[THE TASK]: Every line in the records below that holds "with" must be identified and copied.
··· WORKING DATA
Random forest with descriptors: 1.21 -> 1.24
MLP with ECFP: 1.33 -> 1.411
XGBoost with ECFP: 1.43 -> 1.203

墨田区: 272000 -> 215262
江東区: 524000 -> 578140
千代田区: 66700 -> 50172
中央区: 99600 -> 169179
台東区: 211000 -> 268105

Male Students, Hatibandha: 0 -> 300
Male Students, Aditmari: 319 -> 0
······
··· WORKING DATA
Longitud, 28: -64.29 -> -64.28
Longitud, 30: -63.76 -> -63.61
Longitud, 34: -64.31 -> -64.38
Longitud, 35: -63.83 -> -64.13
······
[ANSWER]:
Random forest with descriptors: 1.21 -> 1.24
MLP with ECFP: 1.33 -> 1.411
XGBoost with ECFP: 1.43 -> 1.203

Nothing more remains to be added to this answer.